─── Page text ───

Image: Axelle/Bauer-Griffin/Getty
From scream queen to truth-teller, Curtis has turned sobriety, gray hair, and rage into power.
It was the 2023 Oscars. Jamie Lee Curtis at 64, silver-white cropped hair blazing like a battle flag. Thankful, manic, sobbing into the mic as only she could. Statue in hand. The room roars. And every woman over 50 thinks the same thing: That’s what victory looks like when you stop pretending to be 25.
This scene still takes my breath away. Two years later, I realize she was only warming up.
This isn’t a comeback. It’s a revolt. Curtis took the parts Hollywood handed her, then rewrote the script about what a powerful woman looks like. She did it in public. She did it without apology.
Image: Bettmann/Getty – Janet Leigh and Tony Curtis with daughters Kelly, 5, and Jamie, 2 1/2, 1961
Radical Honesty as a Weapon
I once collided with her in a Sun Valley drugstore. I had toothpaste and Advil in my basket. She was clutching what looked like an entire shampoo aisle in her arms. We steadied each other, exchanged a quick smile. No fluster, no pretense—just the same grounded presence you saw on that stage.
Curtis has been sober for decades and talks about it in plain English. Not the PR spin. The real sentence: I was going to die. In a business built on beautiful lies, she chose the ugly truth and stuck with it. She will say “privilege” and “damage” in the same breath. She understands the shadow of famous parents and the seduction of the Hollywood machine. She also knows how to torch it.
Watching her now—especially in The Bear—feels feral. It’s raw, almost dangerous, like witnessing a wreck on the side of the highway: You want to look away, but you don’t. She unleashes rage and love in equal measure, and the result is gutting, magnetic, impossible to ignore.
That’s the point.
For years she was the daughter of Janet Leigh and Tony Curtis, the scream queen, the sexy foil. Then she aged into something rarer: a woman who gives other women permission to stop acting. She names things. It’s disarming. It’s contagious.
Image: Courtesy of More Magazine, September 2002
The Anti-aging Script Meets Its Match
Long before filters and “I woke up like this,” she sat for a two-photo spread in 2002. One glam. One stripped down. She called out the fraud of perfection and refused to help sell it. “There’s a reality to the way I look without my clothes on,” she told More magazine. “I don’t have great thighs. I have very big breasts and a soft, fatty little tummy. And I’ve got back fat … It’s such a fraud. And I’m the one perpetuating it.”
Twenty years later she’s not just refusing to play along—she’s declaring war. “I’ve been very vocal about the genocide of a generation of women by the cosmeceutical industrial complex, who’ve disfigured themselves,” she told The Guardian.
Every unretouched photo is a small rebellion. Not because looks matter most, but because erasure does. The culture tells older women to be “ageless.” Translation: invisible. Curtis rejects the euphemism and keeps the face she was born with.
Making Things That Matter
While men her age launched tequila labels, she wrote books that parents actually read to real children at 2 a.m. More than a dozen titles. Adoption shows up because she adopted two daughters. Difference shows up because she has felt it. She even holds a patent for a diaper design that solved a messy problem for actual families. Not glamorous. Useful. She pays attention to real life and then builds for it. That’s the assignment.

─── Dataset records ───

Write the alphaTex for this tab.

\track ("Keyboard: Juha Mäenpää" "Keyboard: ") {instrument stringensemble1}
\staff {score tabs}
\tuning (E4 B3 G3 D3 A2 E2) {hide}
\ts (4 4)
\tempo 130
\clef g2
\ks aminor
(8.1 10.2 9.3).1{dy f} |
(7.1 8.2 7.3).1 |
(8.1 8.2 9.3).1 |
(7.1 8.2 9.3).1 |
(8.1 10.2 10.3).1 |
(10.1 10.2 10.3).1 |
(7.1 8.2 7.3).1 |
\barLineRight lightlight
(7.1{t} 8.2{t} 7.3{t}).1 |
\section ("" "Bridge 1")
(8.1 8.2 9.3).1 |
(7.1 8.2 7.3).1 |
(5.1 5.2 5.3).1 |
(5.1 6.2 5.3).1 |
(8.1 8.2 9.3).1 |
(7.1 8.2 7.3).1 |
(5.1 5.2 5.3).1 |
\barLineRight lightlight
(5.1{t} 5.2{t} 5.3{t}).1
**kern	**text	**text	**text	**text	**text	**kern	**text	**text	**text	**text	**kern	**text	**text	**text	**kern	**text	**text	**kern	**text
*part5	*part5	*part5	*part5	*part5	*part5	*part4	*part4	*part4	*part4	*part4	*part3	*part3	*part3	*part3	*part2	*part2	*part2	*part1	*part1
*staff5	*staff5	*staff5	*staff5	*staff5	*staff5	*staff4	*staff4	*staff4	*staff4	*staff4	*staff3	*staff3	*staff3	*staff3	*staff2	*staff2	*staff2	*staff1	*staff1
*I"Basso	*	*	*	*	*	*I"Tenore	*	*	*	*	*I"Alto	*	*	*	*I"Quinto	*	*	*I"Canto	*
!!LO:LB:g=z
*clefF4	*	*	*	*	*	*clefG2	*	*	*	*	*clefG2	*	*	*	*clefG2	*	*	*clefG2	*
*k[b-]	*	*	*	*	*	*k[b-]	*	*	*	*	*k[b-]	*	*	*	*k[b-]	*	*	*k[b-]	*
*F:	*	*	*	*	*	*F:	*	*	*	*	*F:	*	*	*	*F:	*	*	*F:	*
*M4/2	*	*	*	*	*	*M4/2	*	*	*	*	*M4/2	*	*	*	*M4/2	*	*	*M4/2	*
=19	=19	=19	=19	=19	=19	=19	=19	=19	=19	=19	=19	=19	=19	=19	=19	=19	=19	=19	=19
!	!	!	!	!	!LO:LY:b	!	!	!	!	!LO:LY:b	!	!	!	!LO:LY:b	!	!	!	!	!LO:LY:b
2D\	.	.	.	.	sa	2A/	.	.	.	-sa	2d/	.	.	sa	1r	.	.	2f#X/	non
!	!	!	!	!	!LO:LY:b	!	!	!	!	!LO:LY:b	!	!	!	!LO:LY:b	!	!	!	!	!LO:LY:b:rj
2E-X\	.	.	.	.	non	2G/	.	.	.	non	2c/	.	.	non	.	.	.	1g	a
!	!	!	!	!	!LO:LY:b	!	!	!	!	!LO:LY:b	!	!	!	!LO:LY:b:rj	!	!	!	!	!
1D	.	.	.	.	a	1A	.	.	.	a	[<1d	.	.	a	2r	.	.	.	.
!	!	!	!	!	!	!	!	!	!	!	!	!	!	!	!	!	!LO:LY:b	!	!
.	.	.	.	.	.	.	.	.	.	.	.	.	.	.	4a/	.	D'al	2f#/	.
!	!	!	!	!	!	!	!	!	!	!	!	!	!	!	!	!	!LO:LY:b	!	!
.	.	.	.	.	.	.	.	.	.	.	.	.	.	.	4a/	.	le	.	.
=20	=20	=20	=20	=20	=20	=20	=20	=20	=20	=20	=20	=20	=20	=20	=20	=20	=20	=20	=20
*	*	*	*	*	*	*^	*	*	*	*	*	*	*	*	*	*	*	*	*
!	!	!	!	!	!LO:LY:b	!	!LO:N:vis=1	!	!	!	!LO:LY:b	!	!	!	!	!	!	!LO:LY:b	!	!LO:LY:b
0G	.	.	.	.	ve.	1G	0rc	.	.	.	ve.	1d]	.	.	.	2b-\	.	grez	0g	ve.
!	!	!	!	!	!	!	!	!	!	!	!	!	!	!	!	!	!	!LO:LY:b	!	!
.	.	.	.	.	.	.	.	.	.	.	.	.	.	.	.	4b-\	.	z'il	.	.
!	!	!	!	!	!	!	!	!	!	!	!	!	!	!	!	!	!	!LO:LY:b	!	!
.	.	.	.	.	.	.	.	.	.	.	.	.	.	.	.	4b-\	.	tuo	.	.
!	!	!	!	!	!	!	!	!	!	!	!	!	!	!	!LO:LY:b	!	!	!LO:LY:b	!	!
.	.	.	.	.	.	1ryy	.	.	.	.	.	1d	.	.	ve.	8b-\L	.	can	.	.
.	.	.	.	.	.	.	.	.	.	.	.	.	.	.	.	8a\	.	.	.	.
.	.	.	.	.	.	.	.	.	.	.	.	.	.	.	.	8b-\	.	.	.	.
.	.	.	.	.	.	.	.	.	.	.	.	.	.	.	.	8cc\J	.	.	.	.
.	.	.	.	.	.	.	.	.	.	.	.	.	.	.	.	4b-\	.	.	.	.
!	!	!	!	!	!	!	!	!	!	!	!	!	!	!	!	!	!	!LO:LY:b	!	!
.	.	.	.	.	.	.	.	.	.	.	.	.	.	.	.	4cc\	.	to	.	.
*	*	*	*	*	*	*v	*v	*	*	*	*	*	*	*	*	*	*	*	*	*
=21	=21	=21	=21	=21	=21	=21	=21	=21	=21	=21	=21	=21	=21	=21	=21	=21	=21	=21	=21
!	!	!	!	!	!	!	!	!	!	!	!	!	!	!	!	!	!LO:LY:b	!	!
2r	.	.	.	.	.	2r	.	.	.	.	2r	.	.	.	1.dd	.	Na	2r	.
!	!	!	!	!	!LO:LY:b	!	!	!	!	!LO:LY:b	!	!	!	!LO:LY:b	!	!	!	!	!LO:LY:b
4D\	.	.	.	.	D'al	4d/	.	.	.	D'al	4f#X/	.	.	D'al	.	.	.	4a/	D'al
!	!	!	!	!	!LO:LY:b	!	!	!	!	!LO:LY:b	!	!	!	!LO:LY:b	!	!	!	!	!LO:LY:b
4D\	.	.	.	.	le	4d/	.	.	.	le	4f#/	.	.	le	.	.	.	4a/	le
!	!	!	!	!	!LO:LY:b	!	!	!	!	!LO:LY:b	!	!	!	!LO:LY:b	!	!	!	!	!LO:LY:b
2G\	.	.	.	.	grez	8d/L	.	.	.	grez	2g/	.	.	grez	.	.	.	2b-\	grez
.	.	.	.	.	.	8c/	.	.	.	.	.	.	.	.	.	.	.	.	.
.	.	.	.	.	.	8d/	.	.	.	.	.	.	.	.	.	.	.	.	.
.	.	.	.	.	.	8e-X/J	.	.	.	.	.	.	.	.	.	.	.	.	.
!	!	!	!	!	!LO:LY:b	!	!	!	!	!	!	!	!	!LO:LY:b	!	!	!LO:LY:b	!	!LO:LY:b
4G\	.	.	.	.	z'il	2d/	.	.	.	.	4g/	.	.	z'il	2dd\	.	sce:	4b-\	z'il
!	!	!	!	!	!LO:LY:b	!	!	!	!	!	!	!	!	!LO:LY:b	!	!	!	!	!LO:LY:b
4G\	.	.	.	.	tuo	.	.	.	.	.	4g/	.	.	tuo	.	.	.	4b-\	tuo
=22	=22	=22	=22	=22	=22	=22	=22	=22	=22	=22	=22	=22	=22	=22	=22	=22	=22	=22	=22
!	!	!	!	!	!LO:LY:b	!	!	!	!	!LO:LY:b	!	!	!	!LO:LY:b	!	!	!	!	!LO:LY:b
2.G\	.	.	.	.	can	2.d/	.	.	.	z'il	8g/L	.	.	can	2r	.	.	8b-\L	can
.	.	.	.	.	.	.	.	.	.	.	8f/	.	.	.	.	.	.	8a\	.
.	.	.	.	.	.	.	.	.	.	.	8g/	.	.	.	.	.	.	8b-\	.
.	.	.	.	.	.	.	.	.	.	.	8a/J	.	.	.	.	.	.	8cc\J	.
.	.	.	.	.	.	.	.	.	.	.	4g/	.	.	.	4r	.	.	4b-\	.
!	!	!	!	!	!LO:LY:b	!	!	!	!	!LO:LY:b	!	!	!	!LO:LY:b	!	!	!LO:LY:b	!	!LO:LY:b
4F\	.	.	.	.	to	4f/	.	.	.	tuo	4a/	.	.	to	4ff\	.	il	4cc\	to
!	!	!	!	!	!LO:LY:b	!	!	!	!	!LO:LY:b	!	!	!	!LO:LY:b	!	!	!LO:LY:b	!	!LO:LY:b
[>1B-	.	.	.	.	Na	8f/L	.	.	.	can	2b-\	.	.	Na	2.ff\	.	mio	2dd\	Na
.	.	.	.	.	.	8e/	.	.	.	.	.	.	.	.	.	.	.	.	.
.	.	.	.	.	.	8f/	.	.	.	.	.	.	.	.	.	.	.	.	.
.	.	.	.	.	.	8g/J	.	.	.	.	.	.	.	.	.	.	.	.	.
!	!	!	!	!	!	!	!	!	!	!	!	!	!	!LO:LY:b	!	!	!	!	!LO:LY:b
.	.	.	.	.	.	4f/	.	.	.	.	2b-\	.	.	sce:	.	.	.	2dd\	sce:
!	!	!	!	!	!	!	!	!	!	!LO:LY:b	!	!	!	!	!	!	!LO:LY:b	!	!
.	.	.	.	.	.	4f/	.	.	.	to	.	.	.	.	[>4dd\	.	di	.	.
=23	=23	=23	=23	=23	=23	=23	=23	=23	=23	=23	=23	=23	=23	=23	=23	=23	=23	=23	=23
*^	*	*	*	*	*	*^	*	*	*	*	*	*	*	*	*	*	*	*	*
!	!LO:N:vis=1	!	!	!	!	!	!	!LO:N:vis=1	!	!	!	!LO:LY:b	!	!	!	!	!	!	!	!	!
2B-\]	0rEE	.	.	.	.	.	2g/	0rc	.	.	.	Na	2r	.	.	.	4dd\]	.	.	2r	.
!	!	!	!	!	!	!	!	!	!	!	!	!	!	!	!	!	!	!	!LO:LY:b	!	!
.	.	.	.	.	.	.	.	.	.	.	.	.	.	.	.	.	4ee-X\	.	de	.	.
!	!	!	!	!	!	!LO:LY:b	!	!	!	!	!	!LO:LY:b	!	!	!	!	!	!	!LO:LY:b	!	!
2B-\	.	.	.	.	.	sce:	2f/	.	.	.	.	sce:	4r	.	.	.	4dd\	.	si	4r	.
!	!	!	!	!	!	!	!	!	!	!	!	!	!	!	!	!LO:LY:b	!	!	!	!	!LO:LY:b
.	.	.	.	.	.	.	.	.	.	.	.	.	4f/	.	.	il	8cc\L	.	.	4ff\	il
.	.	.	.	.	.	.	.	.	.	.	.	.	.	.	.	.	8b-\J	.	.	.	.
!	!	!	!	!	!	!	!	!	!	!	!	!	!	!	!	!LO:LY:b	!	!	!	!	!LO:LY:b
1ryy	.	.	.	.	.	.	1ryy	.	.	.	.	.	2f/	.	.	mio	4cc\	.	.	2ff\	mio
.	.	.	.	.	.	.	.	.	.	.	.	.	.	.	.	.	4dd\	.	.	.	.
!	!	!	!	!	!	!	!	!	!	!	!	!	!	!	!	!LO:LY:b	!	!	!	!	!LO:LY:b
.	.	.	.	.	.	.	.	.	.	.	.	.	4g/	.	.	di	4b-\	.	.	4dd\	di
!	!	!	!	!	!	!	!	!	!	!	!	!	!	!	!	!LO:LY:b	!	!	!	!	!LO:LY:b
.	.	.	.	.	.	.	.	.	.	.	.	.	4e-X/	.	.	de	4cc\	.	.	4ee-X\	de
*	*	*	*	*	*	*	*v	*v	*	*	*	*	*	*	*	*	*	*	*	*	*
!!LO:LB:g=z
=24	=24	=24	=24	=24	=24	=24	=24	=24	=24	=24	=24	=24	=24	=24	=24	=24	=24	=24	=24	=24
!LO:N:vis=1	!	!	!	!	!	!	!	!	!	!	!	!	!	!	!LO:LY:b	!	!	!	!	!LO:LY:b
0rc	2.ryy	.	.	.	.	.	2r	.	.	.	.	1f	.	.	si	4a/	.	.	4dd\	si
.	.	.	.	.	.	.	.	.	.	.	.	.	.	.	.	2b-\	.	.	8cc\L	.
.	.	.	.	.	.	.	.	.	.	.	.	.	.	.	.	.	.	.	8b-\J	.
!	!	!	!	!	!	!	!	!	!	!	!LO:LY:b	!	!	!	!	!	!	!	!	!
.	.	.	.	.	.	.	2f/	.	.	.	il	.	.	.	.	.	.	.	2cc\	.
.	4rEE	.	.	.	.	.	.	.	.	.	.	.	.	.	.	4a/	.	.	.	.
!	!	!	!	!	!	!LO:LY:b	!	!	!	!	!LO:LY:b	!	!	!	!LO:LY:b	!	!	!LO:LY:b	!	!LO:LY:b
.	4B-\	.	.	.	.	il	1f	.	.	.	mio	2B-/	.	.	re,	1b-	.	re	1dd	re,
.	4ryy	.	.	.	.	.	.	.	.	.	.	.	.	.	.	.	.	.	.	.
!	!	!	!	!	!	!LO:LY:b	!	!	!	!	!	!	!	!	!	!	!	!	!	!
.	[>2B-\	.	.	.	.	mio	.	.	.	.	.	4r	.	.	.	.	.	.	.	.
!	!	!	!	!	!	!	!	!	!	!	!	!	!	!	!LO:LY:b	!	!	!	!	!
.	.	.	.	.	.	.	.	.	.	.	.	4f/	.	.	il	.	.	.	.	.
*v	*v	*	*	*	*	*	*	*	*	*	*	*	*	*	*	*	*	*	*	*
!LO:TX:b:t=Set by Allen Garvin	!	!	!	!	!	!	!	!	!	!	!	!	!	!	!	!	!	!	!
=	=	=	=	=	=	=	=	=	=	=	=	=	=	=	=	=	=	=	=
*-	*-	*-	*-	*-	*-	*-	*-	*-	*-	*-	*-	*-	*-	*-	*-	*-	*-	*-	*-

───

• [Set task 1]
In the article about Jamie Lee Curtis, which magazine did she tell that she doesn't have great thighs?
• [Set task 2]
From the article about Jamie Lee Curtis, give the passage that opens with the words containing "Image: Axelle/Bauer-Griffin/Getty" and closes with "pretending to be 25.".

• [Complete response 1]
More magazine.

• [Complete response 2]
Image: Axelle/Bauer-Griffin/Getty
From scream queen to truth-teller, Curtis has turned sobriety, gray hair, and rage into power.
It was the 2023 Oscars. Jamie Lee Curtis at 64, silver-white cropped hair blazing like a battle flag. Thankful, manic, sobbing into the mic as only she could. Statue in hand. The room roars. And every woman over 50 thinks the same thing: That’s what victory looks like when you stop pretending to be 25.